-- MATERIAL SHOWN follows --

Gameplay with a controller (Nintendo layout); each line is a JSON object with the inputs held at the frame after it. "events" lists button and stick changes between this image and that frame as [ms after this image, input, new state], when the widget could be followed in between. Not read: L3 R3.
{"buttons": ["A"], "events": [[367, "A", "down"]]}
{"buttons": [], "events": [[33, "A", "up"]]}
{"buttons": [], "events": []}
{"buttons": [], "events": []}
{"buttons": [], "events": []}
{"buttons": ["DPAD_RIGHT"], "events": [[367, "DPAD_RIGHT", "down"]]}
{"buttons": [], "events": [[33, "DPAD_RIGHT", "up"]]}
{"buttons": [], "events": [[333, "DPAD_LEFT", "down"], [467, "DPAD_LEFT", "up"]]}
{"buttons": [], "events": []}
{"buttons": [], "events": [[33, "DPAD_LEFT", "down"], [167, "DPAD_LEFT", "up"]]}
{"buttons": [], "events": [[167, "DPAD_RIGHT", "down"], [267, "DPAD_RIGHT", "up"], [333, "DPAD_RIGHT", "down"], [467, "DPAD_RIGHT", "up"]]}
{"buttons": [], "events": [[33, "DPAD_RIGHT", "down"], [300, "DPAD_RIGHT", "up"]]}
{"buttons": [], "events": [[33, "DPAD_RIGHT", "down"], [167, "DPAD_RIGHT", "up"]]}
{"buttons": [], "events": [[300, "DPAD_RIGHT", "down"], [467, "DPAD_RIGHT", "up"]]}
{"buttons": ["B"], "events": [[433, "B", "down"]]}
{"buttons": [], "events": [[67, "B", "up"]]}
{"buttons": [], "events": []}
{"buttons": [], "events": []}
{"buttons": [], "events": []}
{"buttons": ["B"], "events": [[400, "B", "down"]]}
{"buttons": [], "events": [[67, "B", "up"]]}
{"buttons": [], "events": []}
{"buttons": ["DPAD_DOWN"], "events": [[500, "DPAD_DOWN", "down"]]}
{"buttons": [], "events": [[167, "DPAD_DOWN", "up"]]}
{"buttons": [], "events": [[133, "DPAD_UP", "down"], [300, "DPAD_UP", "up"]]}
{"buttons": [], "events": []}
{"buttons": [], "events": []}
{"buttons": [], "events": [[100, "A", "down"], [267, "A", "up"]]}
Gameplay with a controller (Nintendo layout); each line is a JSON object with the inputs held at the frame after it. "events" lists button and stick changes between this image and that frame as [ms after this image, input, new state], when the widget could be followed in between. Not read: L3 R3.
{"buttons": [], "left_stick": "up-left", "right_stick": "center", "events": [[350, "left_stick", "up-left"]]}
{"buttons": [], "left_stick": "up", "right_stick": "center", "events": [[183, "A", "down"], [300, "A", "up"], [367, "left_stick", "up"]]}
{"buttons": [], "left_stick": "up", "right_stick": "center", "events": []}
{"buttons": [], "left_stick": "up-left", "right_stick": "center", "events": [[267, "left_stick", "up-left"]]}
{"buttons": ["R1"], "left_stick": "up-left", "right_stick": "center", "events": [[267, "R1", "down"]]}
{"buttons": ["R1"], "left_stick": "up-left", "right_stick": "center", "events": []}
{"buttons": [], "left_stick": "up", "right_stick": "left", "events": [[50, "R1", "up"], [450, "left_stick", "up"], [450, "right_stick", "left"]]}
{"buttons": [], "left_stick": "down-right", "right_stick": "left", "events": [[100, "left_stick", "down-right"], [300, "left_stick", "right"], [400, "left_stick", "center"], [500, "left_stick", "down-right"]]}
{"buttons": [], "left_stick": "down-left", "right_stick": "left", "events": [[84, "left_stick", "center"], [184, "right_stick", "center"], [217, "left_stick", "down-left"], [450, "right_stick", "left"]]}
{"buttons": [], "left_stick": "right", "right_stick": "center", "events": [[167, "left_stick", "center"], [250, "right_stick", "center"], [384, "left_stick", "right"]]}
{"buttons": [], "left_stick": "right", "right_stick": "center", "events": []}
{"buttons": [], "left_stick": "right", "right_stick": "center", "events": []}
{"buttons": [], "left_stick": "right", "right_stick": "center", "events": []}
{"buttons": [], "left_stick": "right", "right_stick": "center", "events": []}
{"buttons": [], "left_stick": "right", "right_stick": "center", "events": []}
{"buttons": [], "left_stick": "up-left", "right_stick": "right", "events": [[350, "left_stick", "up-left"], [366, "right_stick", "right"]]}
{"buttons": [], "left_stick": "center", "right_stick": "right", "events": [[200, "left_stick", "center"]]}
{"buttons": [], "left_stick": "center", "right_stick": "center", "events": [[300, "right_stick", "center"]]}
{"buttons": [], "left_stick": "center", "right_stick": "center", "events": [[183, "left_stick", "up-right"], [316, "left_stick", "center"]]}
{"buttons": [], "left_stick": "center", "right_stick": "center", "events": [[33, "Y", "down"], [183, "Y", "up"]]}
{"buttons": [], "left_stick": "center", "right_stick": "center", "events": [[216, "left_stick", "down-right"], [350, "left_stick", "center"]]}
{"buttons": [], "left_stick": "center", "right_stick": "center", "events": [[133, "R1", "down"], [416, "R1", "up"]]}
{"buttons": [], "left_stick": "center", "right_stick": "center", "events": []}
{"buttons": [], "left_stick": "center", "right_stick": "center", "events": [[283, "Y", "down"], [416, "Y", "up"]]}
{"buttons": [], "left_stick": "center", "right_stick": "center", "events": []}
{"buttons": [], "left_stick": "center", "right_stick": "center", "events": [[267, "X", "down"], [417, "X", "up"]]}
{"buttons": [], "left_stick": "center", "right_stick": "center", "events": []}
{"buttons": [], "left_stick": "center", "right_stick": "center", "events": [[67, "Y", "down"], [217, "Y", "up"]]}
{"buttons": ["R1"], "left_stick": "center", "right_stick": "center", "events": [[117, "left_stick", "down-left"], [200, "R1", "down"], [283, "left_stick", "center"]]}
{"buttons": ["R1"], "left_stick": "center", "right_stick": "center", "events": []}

-- MATERIAL SHOWN concluded --

From the first line to the last, write out the listing exactly.

Gameplay with a controller (Nintendo layout); each line is a JSON object with the inputs held at the frame after it. "events" lists button and stick changes between this image and that frame as [ms after this image, input, new state], when the widget could be followed in between. Not read: L3 R3.
{"buttons": ["A"], "events": [[367, "A", "down"]]}
{"buttons": [], "events": [[33, "A", "up"]]}
{"buttons": [], "events": []}
{"buttons": [], "events": []}
{"buttons": [], "events": []}
{"buttons": ["DPAD_RIGHT"], "events": [[367, "DPAD_RIGHT", "down"]]}
{"buttons": [], "events": [[33, "DPAD_RIGHT", "up"]]}
{"buttons": [], "events": [[333, "DPAD_LEFT", "down"], [467, "DPAD_LEFT", "up"]]}
{"buttons": [], "events": []}
{"buttons": [], "events": [[33, "DPAD_LEFT", "down"], [167, "DPAD_LEFT", "up"]]}
{"buttons": [], "events": [[167, "DPAD_RIGHT", "down"], [267, "DPAD_RIGHT", "up"], [333, "DPAD_RIGHT", "down"], [467, "DPAD_RIGHT", "up"]]}
{"buttons": [], "events": [[33, "DPAD_RIGHT", "down"], [300, "DPAD_RIGHT", "up"]]}
{"buttons": [], "events": [[33, "DPAD_RIGHT", "down"], [167, "DPAD_RIGHT", "up"]]}
{"buttons": [], "events": [[300, "DPAD_RIGHT", "down"], [467, "DPAD_RIGHT", "up"]]}
{"buttons": ["B"], "events": [[433, "B", "down"]]}
{"buttons": [], "events": [[67, "B", "up"]]}
{"buttons": [], "events": []}
{"buttons": [], "events": []}
{"buttons": [], "events": []}
{"buttons": ["B"], "events": [[400, "B", "down"]]}
{"buttons": [], "events": [[67, "B", "up"]]}
{"buttons": [], "events": []}
{"buttons": ["DPAD_DOWN"], "events": [[500, "DPAD_DOWN", "down"]]}
{"buttons": [], "events": [[167, "DPAD_DOWN", "up"]]}
{"buttons": [], "events": [[133, "DPAD_UP", "down"], [300, "DPAD_UP", "up"]]}
{"buttons": [], "events": []}
{"buttons": [], "events": []}
{"buttons": [], "events": [[100, "A", "down"], [267, "A", "up"]]}
Gameplay with a controller (Nintendo layout); each line is a JSON object with the inputs held at the frame after it. "events" lists button and stick changes between this image and that frame as [ms after this image, input, new state], when the widget could be followed in between. Not read: L3 R3.
{"buttons": [], "left_stick": "up-left", "right_stick": "center", "events": [[350, "left_stick", "up-left"]]}
{"buttons": [], "left_stick": "up", "right_stick": "center", "events": [[183, "A", "down"], [300, "A", "up"], [367, "left_stick", "up"]]}
{"buttons": [], "left_stick": "up", "right_stick": "center", "events": []}
{"buttons": [], "left_stick": "up-left", "right_stick": "center", "events": [[267, "left_stick", "up-left"]]}
{"buttons": ["R1"], "left_stick": "up-left", "right_stick": "center", "events": [[267, "R1", "down"]]}
{"buttons": ["R1"], "left_stick": "up-left", "right_stick": "center", "events": []}
{"buttons": [], "left_stick": "up", "right_stick": "left", "events": [[50, "R1", "up"], [450, "left_stick", "up"], [450, "right_stick", "left"]]}
{"buttons": [], "left_stick": "down-right", "right_stick": "left", "events": [[100, "left_stick", "down-right"], [300, "left_stick", "right"], [400, "left_stick", "center"], [500, "left_stick", "down-right"]]}
{"buttons": [], "left_stick": "down-left", "right_stick": "left", "events": [[84, "left_stick", "center"], [184, "right_stick", "center"], [217, "left_stick", "down-left"], [450, "right_stick", "left"]]}
{"buttons": [], "left_stick": "right", "right_stick": "center", "events": [[167, "left_stick", "center"], [250, "right_stick", "center"], [384, "left_stick", "right"]]}
{"buttons": [], "left_stick": "right", "right_stick": "center", "events": []}
{"buttons": [], "left_stick": "right", "right_stick": "center", "events": []}
{"buttons": [], "left_stick": "right", "right_stick": "center", "events": []}
{"buttons": [], "left_stick": "right", "right_stick": "center", "events": []}
{"buttons": [], "left_stick": "right", "right_stick": "center", "events": []}
{"buttons": [], "left_stick": "up-left", "right_stick": "right", "events": [[350, "left_stick", "up-left"], [366, "right_stick", "right"]]}
{"buttons": [], "left_stick": "center", "right_stick": "right", "events": [[200, "left_stick", "center"]]}
{"buttons": [], "left_stick": "center", "right_stick": "center", "events": [[300, "right_stick", "center"]]}
{"buttons": [], "left_stick": "center", "right_stick": "center", "events": [[183, "left_stick", "up-right"], [316, "left_stick", "center"]]}
{"buttons": [], "left_stick": "center", "right_stick": "center", "events": [[33, "Y", "down"], [183, "Y", "up"]]}
{"buttons": [], "left_stick": "center", "right_stick": "center", "events": [[216, "left_stick", "down-right"], [350, "left_stick", "center"]]}
{"buttons": [], "left_stick": "center", "right_stick": "center", "events": [[133, "R1", "down"], [416, "R1", "up"]]}
{"buttons": [], "left_stick": "center", "right_stick": "center", "events": []}
{"buttons": [], "left_stick": "center", "right_stick": "center", "events": [[283, "Y", "down"], [416, "Y", "up"]]}
{"buttons": [], "left_stick": "center", "right_stick": "center", "events": []}
{"buttons": [], "left_stick": "center", "right_stick": "center", "events": [[267, "X", "down"], [417, "X", "up"]]}
{"buttons": [], "left_stick": "center", "right_stick": "center", "events": []}
{"buttons": [], "left_stick": "center", "right_stick": "center", "events": [[67, "Y", "down"], [217, "Y", "up"]]}
{"buttons": ["R1"], "left_stick": "center", "right_stick": "center", "events": [[117, "left_stick", "down-left"], [200, "R1", "down"], [283, "left_stick", "center"]]}
{"buttons": ["R1"], "left_stick": "center", "right_stick": "center", "events": []}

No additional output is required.